Chciałbym zacząć od tego że skoro polityka CA uległa zmianie. Polega na tym by zarobić jak najwięcej grosza na błahostkach. Mieliśmy do czynienia z wieloma takimi przypadkami przy ETW, kiedy otrzymaliśmy niedopracowaną grę z jednolitymi, przekolorowanymi frakcjami a za unikatowe jednostki trzeba było płacić: najpierw edycja kolekcjonerska (6 jednostek), następnie 3 pojedyncze jednostki, potem DLC - 14 jednostek które w grze powinny znaleźć się na początku. CA na tym oczywiście nie poprzestało. Z początkowo planowanego na dodatek NTW postanowili zrobić nową grę. Po screenach widać że to identyczny engine co ETW, mimo ich zapewnień że się to zmieni ale nic się ni zmienia, mimo 3 miesięcy do premiery. Postanowili graczy zadowolić namiastką dodatku (żeby nie było... bo każda gra serii miała zawsze dodatek) dając nam do dyspozycji 5 indiańskich frakcji z reskinowanymi jednostkami. Ledwo to wydali, a już zapowiedzieli DLC w liczbie 10 jednostek pod NTW. Jednostki nie zachwycają, są mało różnorodne a przede wszystkim niehistoryczne (braki co prawda nie takie jak w ETW ale zauważalne). Postanowiłem zacząć kampanię na dużą skalę, która ma pokazać CA że jednak gracz wymaga. Skoro mamy płacić za grę, która początkowo miała być dodatkiem do ETW, dużo więcej niż ETW to powinniśmy się doprosić by zwrócili na nas uwagę i się postarali.

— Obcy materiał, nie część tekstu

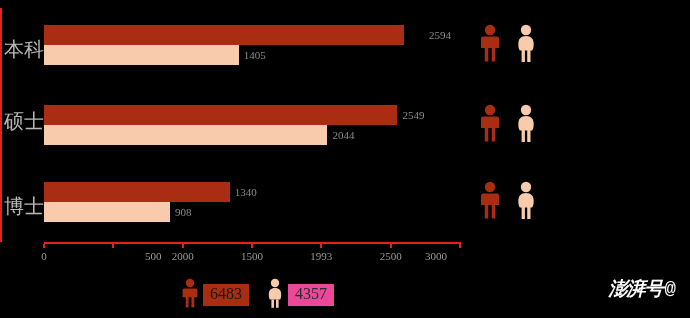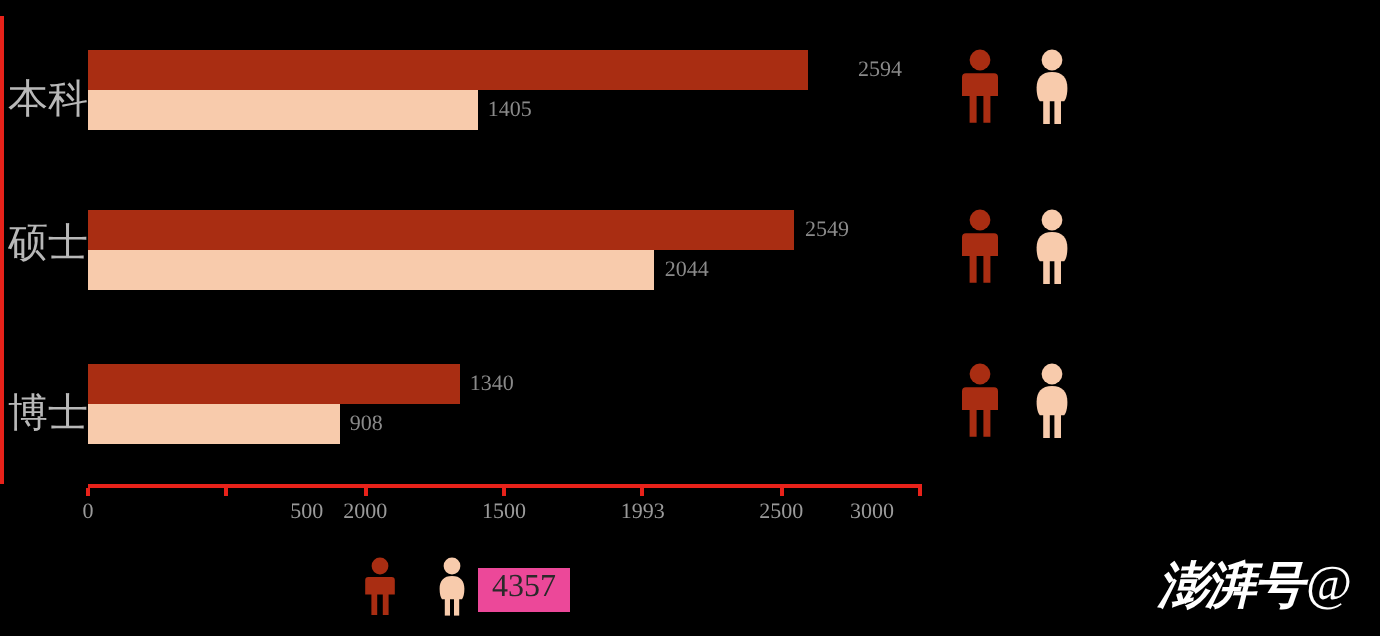--- a/index.html
+++ b/index.html
@@ -107,23 +107,23 @@
   }
 
   
   #watermark {
     position: absolute;
     right: 14px;
     top: 276px;
     display: flex;
     align-items: center;
     gap: 2px;
-    font-size: 25px;
+    font-size: 19px;
     color: #ffffff;
-    font-family: Liberation Serif, serif;
+    font-family: Liberation Mono, monospace;
     white-space: nowrap;
   }
   #watermark .brand {
     font-weight: bold;
     font-style: italic;
     letter-spacing: -1px;
   }
 </style>
 </head>
 <body>
@@ -206,20 +206,21 @@
     </div>
 
   <div id="legend">
     <div class="legend-item">
       <span>
         <svg width="20" height="30" viewBox="0 0 20 30" aria-hidden="true">
           <circle cx="10" cy="5" r="4.2" fill="#a92d12"></circle>
           <path d="M4.2 10.5 h11.6 a1.6 1.6 0 0 1 1.6 1.6 v7.2 h-3.1 v10.2 h-2.9 v-10.2 h-2.8 v10.2 h-2.9 v-10.2 h-3.1 v-7.2 a1.6 1.6 0 0 1 1.6 -1.6 z" fill="#a92d12"></path>
         </svg>
       </span>
+      <span class="legend-value male">6483</span>
     </div>
     <div class="legend-item">
       <span>
         <svg width="20" height="30" viewBox="0 0 20 30" aria-hidden="true">
           <circle cx="10" cy="5" r="4.2" fill="#f8cbac"></circle>
           <path d="M10 10 c-4.2 0 -6.2 2.4 -6.2 6.4 c0 2.6 0.5 4.4 1.2 5.2 h10 c0.7 -0.8 1.2 -2.6 1.2 -5.2 c0 -4 -2 -6.4 -6.2 -6.4 z" fill="#f8cbac"></path>
           <rect x="6.4" y="21.4" width="2.6" height="8.4" fill="#f8cbac"></rect>
           <rect x="11" y="21.4" width="2.6" height="8.4" fill="#f8cbac"></rect>
         </svg>
       </span>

Rozpocząłem parę tematów na TWC:
http://www.twcenter.net/forums/showthread.php?t=313135 - temat ma na celu doproszenie się o narzędzie modderskie, które CA nam wcześniej obiecywało.
http://www.twcenter.net/forums/showthread.php?t=313068 - temat poświęcony wadom jednostek z NTW po to by CA się w końcu postarało posłuchać graczy. Lance nadal takie jak w ETW, czyli kompletny brak wyobraźni mimo narzekań graczy przy ETW... Co ciekawe Lusted sam przyznał że po prostu zapomnieli o tych psach huzarskich. Grafik pominął i tyle, a czasu na poprawę jak zwykle u nich nie ma...
Najpierw Lusted zapewniał że to ''placeholders, placeholders...'' i się zmieni przy najnowszych screenach. Jednak screeny najnowsze wyszły wczoraj a nic się nie zmieniło. A teraz już nie ma na to czasu... Śpiewka CA znana z czasów Empire
http://www.twcenter.net/forums/showthread.php?t=312944 - Klony atakuJOM! Jak widać CA jest niesłowne. Od wakacji nam wpajali że będą 64 twarze na jednostkę (ładna bajka) i żeby poczekać kilka miesiecy do oficjalnych screenów. Minęło kilka miesiecy i mamy te oficjalne screeny z DLC, a tu to samo co w ETW - po 2 twarze na oddział (założę się że jest tak samo jak w ETW, że 4 twarze na teksturce, a jedynie 2 w czasie gry; tuataj poruszyłem te zagadnienie przy ETW: http://www.twcenter.net/forums/showthread.php?t=310306 ). Co ciekawe konie też miały być różnorodne, a na każdym screenie widzimy tylko jeden rodzaj konia na oddział. Konie widocznie klonowano razem z ich końmi
http://www.twcenter.net/forums/showthread.php?t=312908 - kwestia naciągania Specjalną Edycją (tym razem nazwanej Imperialną). Rozumiem że mogli dać jakieś plakaty, koszulki, figurki, stojaki itp. Jednak gra powinna być dla wszystkich taka sama. W MTW2 też była edycja specjalna, jednak tam były same bajery niepowiązane z grą - sama gra w każdej edycji była taka sama. Tutaj nie mogli się powstrzymać i mimo wielu protestów CA robi to samo co w przypadku ETW.
http://www.twcenter.net/forums/showthread.php?t=312905 - obiecane narzędzie pozwalajace edytować jednostki.
Dziś mam jeszcze zamiar założyć tam tematy:
- różnorodność jednostek, bo jak widzimy to w DLC na jedno kopyto pojechali. Każda piechota oprócz Brytyjczyków różni się wyłącznie teksturą, bo model ten sam. Po screenach widac bardzo małe zróżnicowanie jednostek. Mogli powybierać te ciekawsze, ale poszli na łatwiznę by wybrać regimenty podobne do siebie.
- gdzie się podziały jednostki sprzed 1807? z tego co mi wiadomo to w NTW będą 2 kampanie we wczesnym okresie, czyli egipska i włoska, a trzecia tylko w tym późnym. Dlaczego więc wszystkie jednostki mają późne, mniej różnorodne mundury? Same czaka, brak bikornów.
Zainteresowanych proszę o wsparcie mnie w tych tematach. CA czasem zmienia to o co ich się prosi ale się do tego nie przyznaje. Miałem okazję się o tym przekonać. Wygląda to tak, ze w razie wypomnienia że coś jest nie tak oni odpowiadają ze to poprawili ale są stare screeny, a w rzeczywistości dopiero poprawiają po apelu, a kiedy jest tego za dużo to tłumaczą że nie ma już czasu (na początku zawsze mają czas na wszystko i obietnic składają tysiące).